Autism Essay, Research Paper
Autism In 1943, Leo Kanner, an American psychiatrist, first coined the word in order to describe the symptoms of a group of children whose common abnormalities of behavior distinguished them from the mentally handicapped children in his care. Autistic children show strange fears. Most of these fears are usually of totally harmless objects such as a box or a bush. The strange thing is that they will not register fear when there is real danger. This is probably connected to their inability to make sense of the impressions they receive. Such children tend to be very sensitive to certain sounds-one child used to run away from the sound of cold water gushing into the washing machine. There is sometimes a fascination these children might have with bright lights or with strange objects, such as a piece of broken plastic or a piece of a broken rubber-band. An autistic child may show disturbing indifference to heat and cold. Another strange response is their body movements- arm- or hand-flapping, hopping from one foot to another or jumping. Many autistic children possess what are known as islands of normality . These islands of normality usually affect activities where the development of language and certain skills are not necessary-such as music, math, or art. Such children who seem to stand astride the dividing line between normality, are sometimes able to live in ordinary society. But they remain immature, vulnerable, and in need of constant support.

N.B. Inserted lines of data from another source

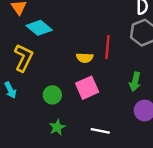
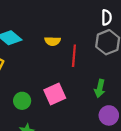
yellow semicircle: (85, 58) -> (52, 41), moved

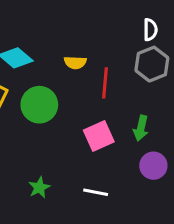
pink square: (55, 94) -> (99, 136), moved
green circle: (22, 101) -> (39, 105), moved, size x1.5

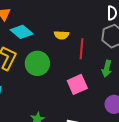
green arrow: (141, 128) -> (107, 69), moved

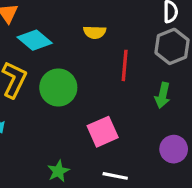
yellow semicircle: (62, 35) -> (95, 32), moved
pink square: (77, 84) -> (103, 132), moved

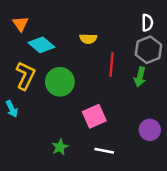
green arrow: (163, 95) -> (140, 77), moved

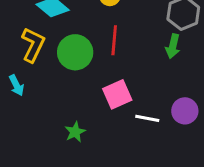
red line: (112, 65) -> (114, 40), moved
white line: (104, 151) -> (147, 118), moved

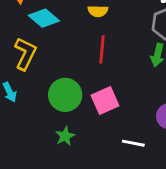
green circle: (75, 52) -> (65, 95), moved
white line: (147, 118) -> (133, 143), moved

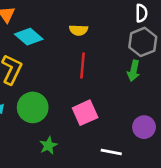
green circle: (65, 95) -> (33, 107), moved

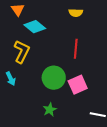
yellow semicircle: (79, 30) -> (76, 13), moved
green circle: (33, 107) -> (54, 78), moved

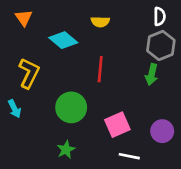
cyan diamond: (35, 27) -> (63, 40), moved
pink square: (78, 85) -> (117, 125), moved

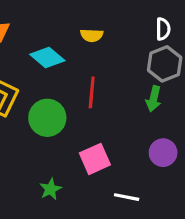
green circle: (71, 107) -> (47, 118), moved
pink square: (117, 125) -> (95, 159), moved
purple circle: (162, 131) -> (163, 153), moved

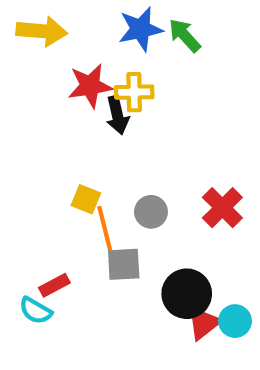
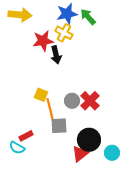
yellow cross: (134, 92) -> (64, 33), moved, turned 30
red cross: (222, 208) -> (90, 101), moved
red triangle: (203, 323) -> (80, 154), moved

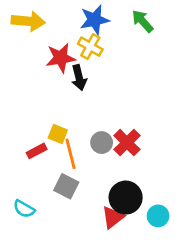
green arrow: (88, 17) -> (143, 21), moved
gray square: (59, 126) -> (66, 186), moved, turned 30
red rectangle: (26, 136) -> (37, 151), moved

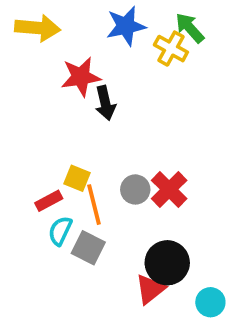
yellow cross: (90, 47) -> (171, 49), moved
cyan semicircle: (24, 209) -> (60, 231), moved, turned 85
cyan circle: (158, 216) -> (210, 302), moved

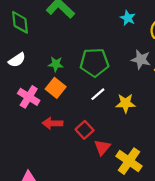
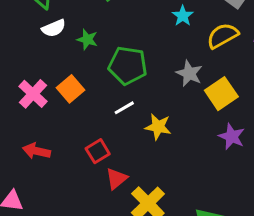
white semicircle: (17, 60) -> (54, 28), moved
green star: (56, 64) -> (87, 39), moved
red arrow: (52, 123) -> (37, 151), moved

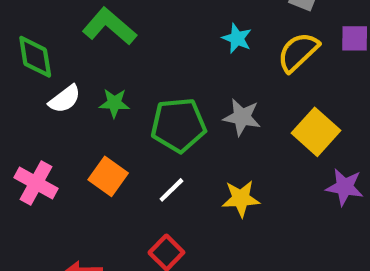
gray star: (189, 73) -> (242, 117), moved
pink cross: (33, 94) -> (36, 183), moved
white line: (124, 108) -> (171, 190), moved

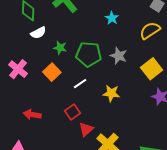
cyan star: (237, 38) -> (112, 18), moved
green star: (114, 103) -> (60, 48), moved

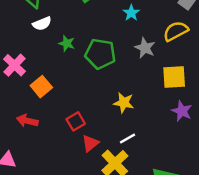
gray star: (119, 56) -> (145, 48), moved
yellow square: (152, 69) -> (174, 77), turned 30
orange square: (52, 72) -> (41, 87), moved
white line: (80, 84) -> (127, 139), moved

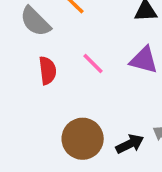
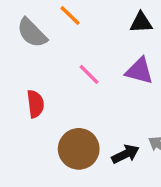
red semicircle: (48, 70) -> (35, 104), moved

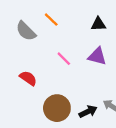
red semicircle: (35, 104) -> (28, 78), turned -48

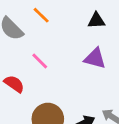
pink line: (64, 59) -> (40, 61), moved

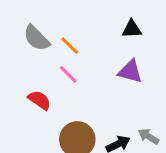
orange line: (41, 15) -> (70, 46), moved

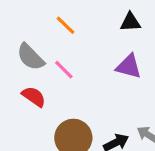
gray semicircle: (36, 38) -> (31, 57), moved
orange line: (70, 46) -> (65, 25), moved

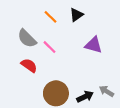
black triangle: (130, 22) -> (76, 15), moved, turned -32

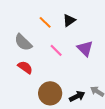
purple triangle: (94, 45) -> (85, 48), turned 30
pink line: (49, 47) -> (56, 50), moved

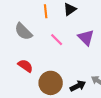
orange line: (45, 22) -> (46, 11), turned 40
red semicircle: (25, 67) -> (25, 66), moved

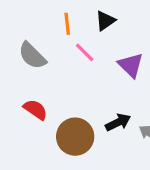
pink line: (57, 40) -> (85, 52), moved
black arrow: (78, 86) -> (118, 122), moved

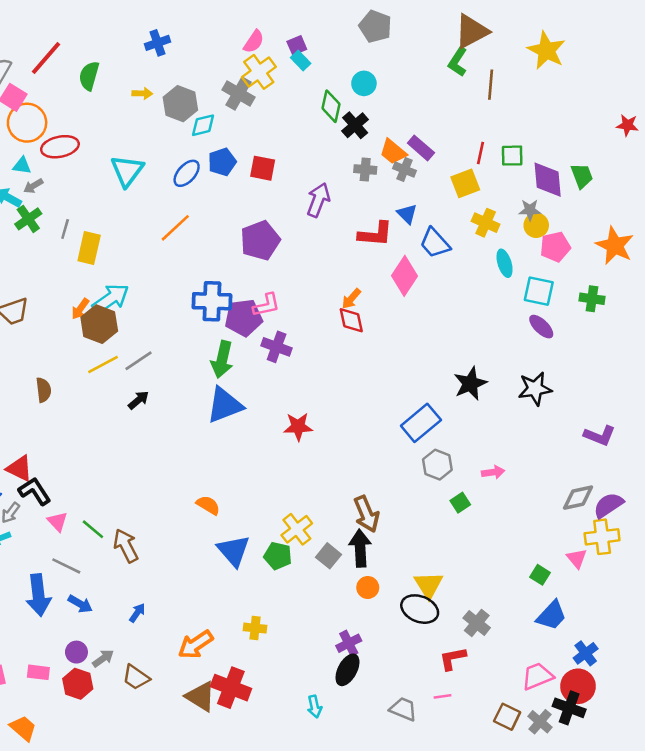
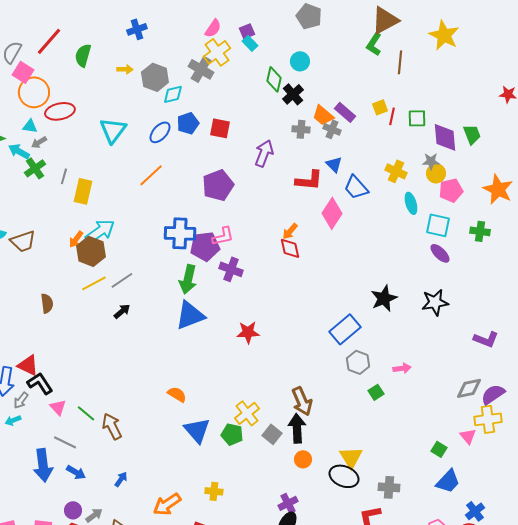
yellow square: (465, 183) -> (380, 107), moved, size x0.7
gray cross: (477, 623) -> (389, 487), turned -35

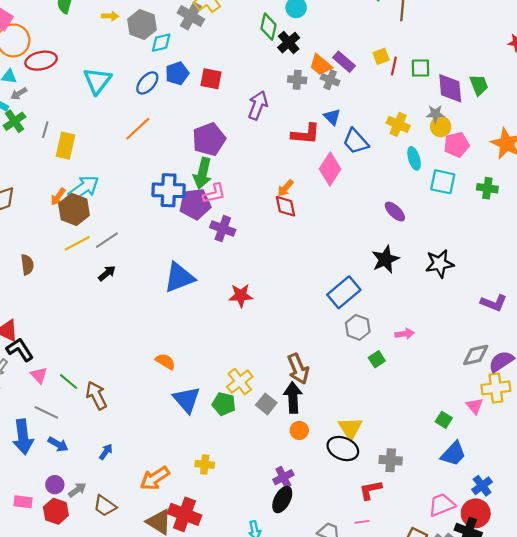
purple ellipse: (440, 253) -> (395, 212), moved
green arrow: (188, 279) -> (203, 173), moved

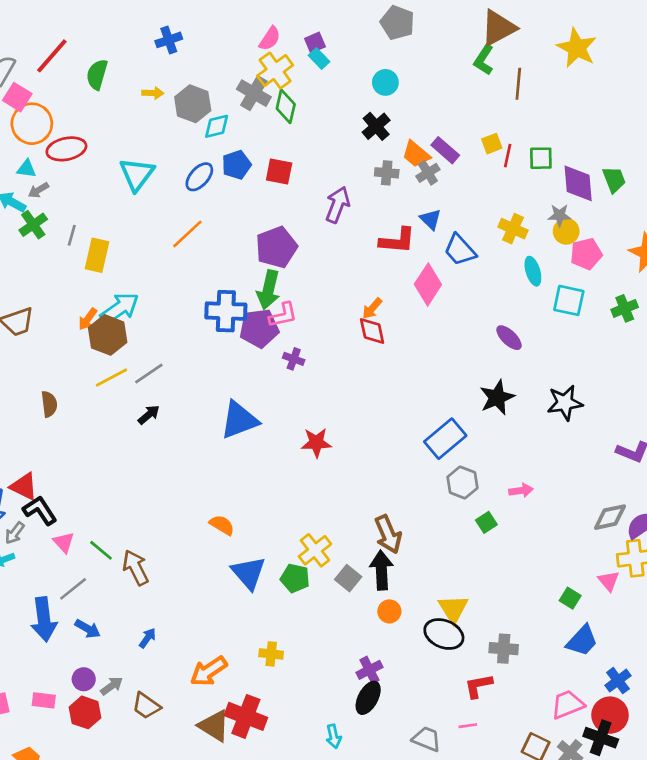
green diamond: (268, 27) -> (286, 106), moved
gray cross: (330, 80) -> (428, 173), turned 36
green cross: (487, 188) -> (625, 308), turned -30
purple cross: (223, 229) -> (294, 359), size x0.7
gray line: (46, 412) -> (73, 589), turned -65

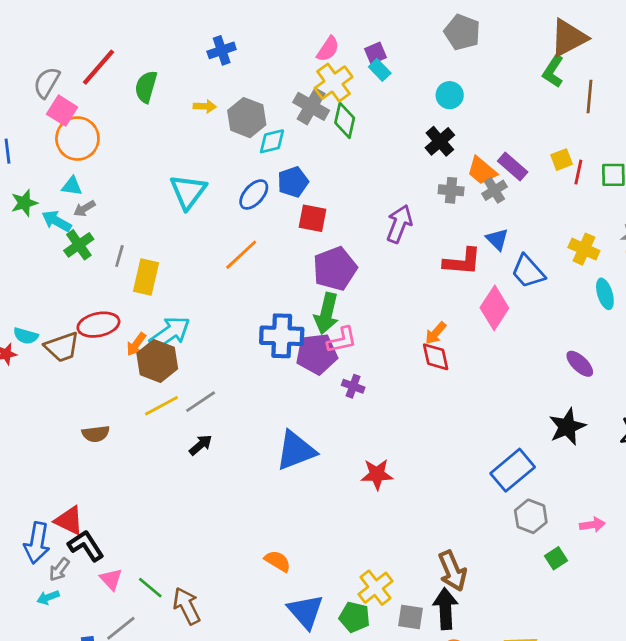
red ellipse: (66, 149) -> (98, 325), moved
red square: (279, 171) -> (313, 218), moved
brown semicircle: (49, 404) -> (96, 434), turned 90
gray square: (348, 578) -> (410, 617), turned -30

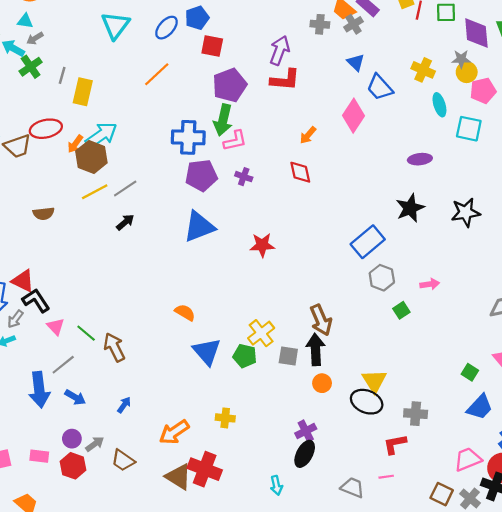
red L-shape: (462, 262) -> (285, 80), moved
purple pentagon: (317, 354) -> (201, 175), moved
red diamond: (436, 357) -> (300, 172), moved
purple ellipse: (580, 364) -> (420, 159), turned -50

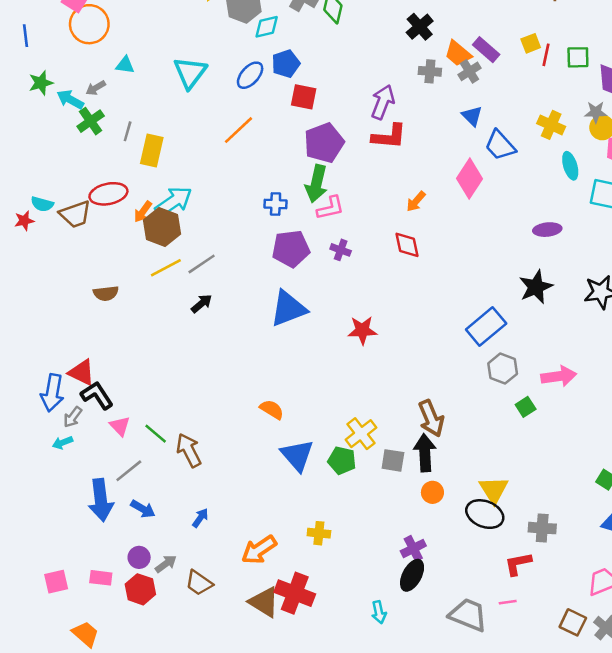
cyan triangle: (25, 21) -> (125, 65), moved
blue cross: (188, 137) -> (276, 204), size x0.6
pink arrow: (430, 284) -> (559, 376), size x1.5
gray trapezoid: (352, 488) -> (468, 615), size x1.4

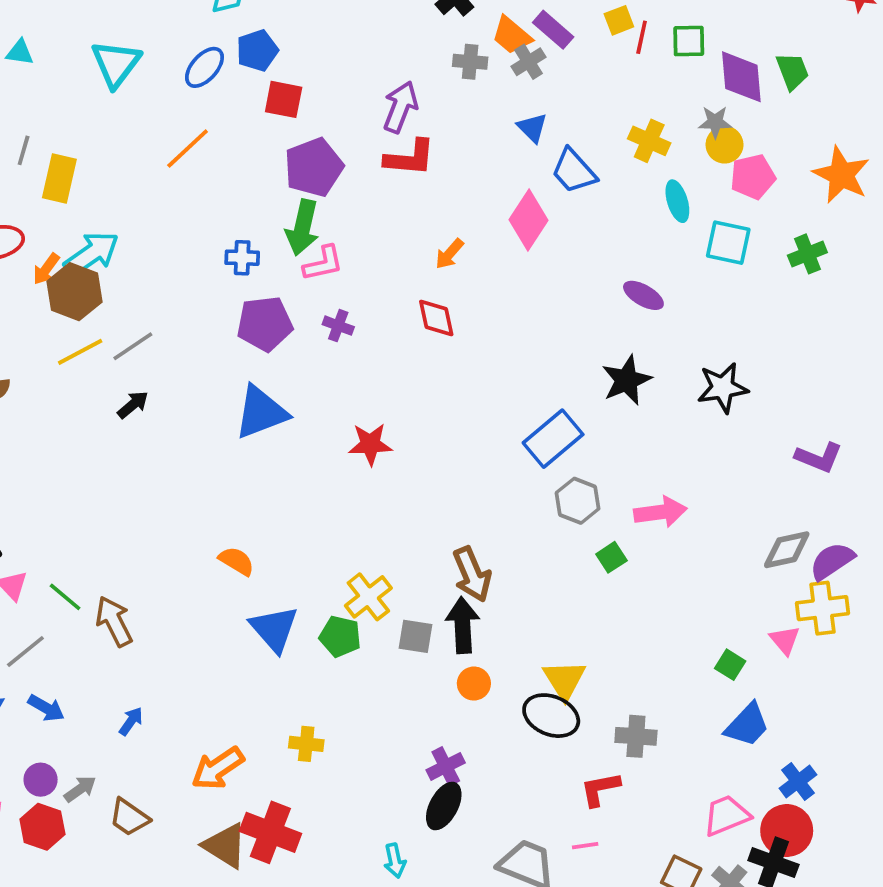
purple ellipse: (547, 230) -> (643, 295), turned 36

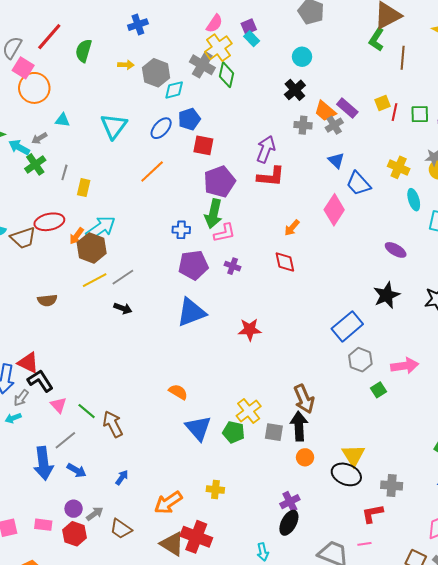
yellow rectangle: (59, 179) -> (84, 188), size x0.7
black arrow: (133, 405) -> (123, 308), turned 60

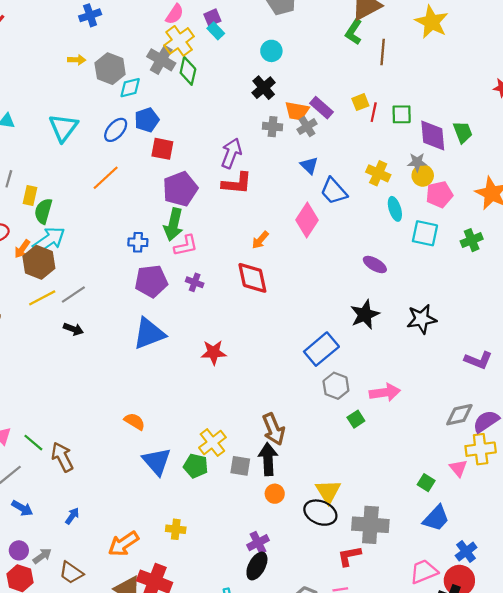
green semicircle: (84, 51) -> (43, 211), moved
orange trapezoid: (325, 111) -> (297, 111), turned -30
red diamond: (285, 262) -> (252, 278), size x1.4
gray cross: (392, 485) -> (370, 525), size x1.5

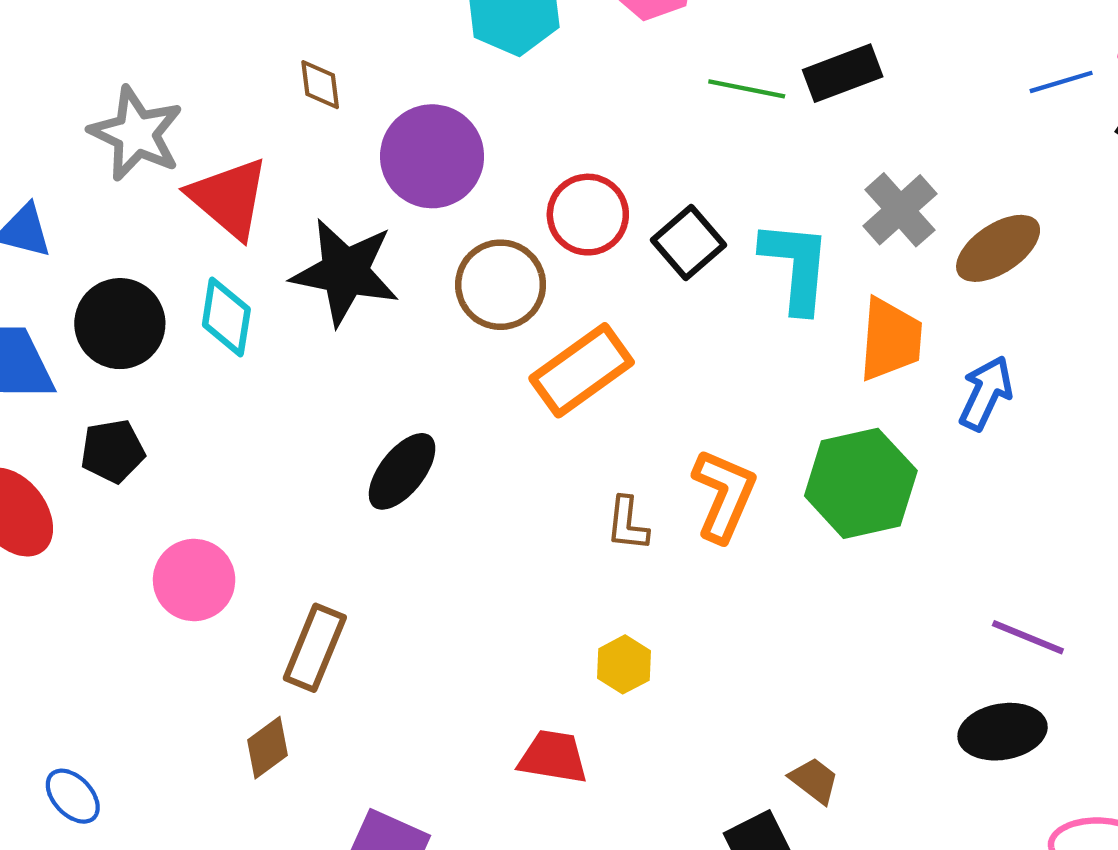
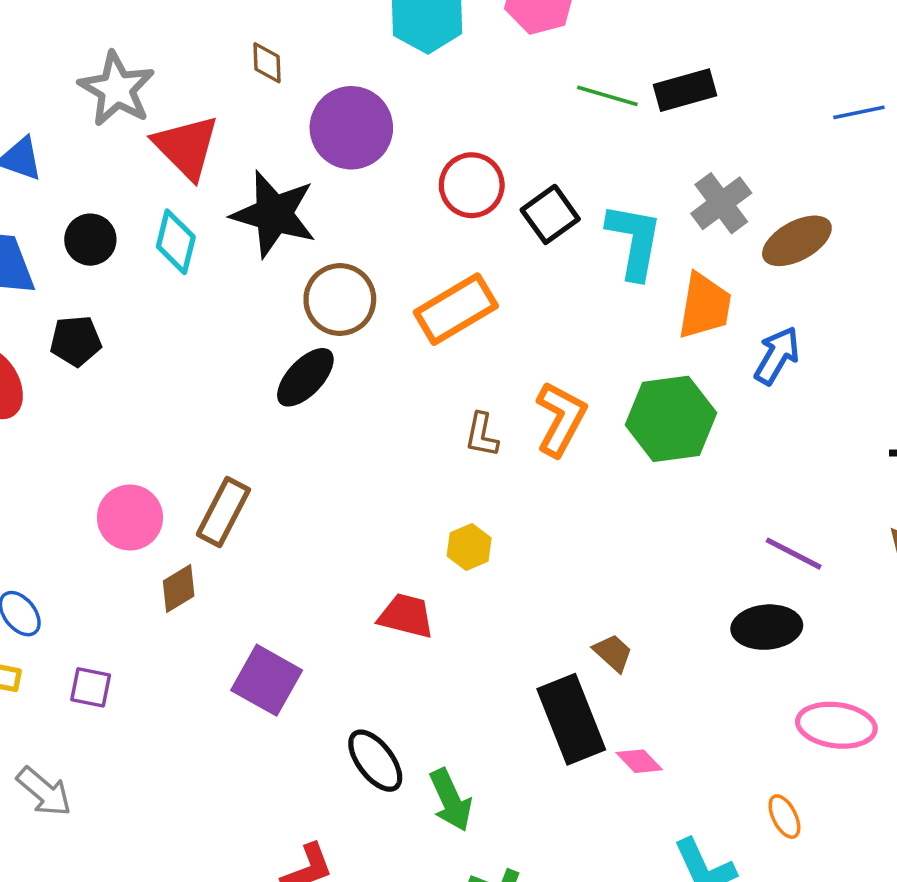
brown circle: (501, 285) -> (340, 299), moved
black circle: (120, 324) -> (90, 240), size x0.7
pink circle: (194, 580) -> (130, 518), moved

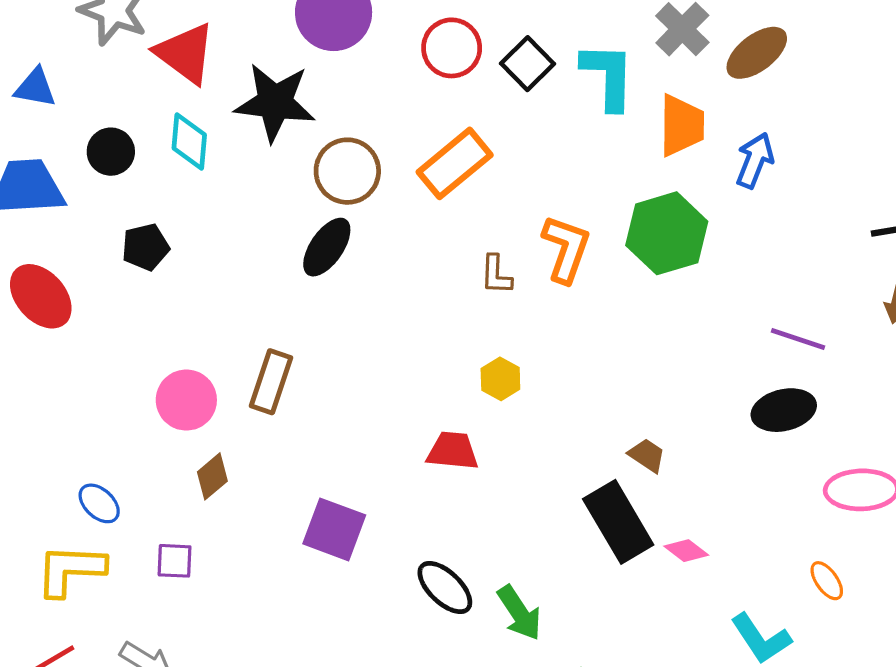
black pentagon: (76, 341) -> (145, 247), moved
brown diamond: (179, 588) -> (212, 476), moved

Other autistic children may develop a certain amount of useful speech and acquire many practical skills but cannot tolerate the pace of everyday modern life. While they will always need to live in a sheltered environment, they are, however capable of making important contributions to the success of the environment and of living full lives. There are also those who are so severely disturbed that their parents never had much doubt as to the cause.At one time autism was blamed on bad parenting. Now it is believed to be caused by abnormalities in the brain. Several possible causes of these abnormalities have been proposed: an illness the mother suffered during her pregnancy; too little oxygen at the time of birth; or possibly an abnormal gene. In some cases, X rays have revealed abnormalities in the structure of the brain itself. There is no way to diagnose autism apart from observing the child’s behavior closely over a period of time.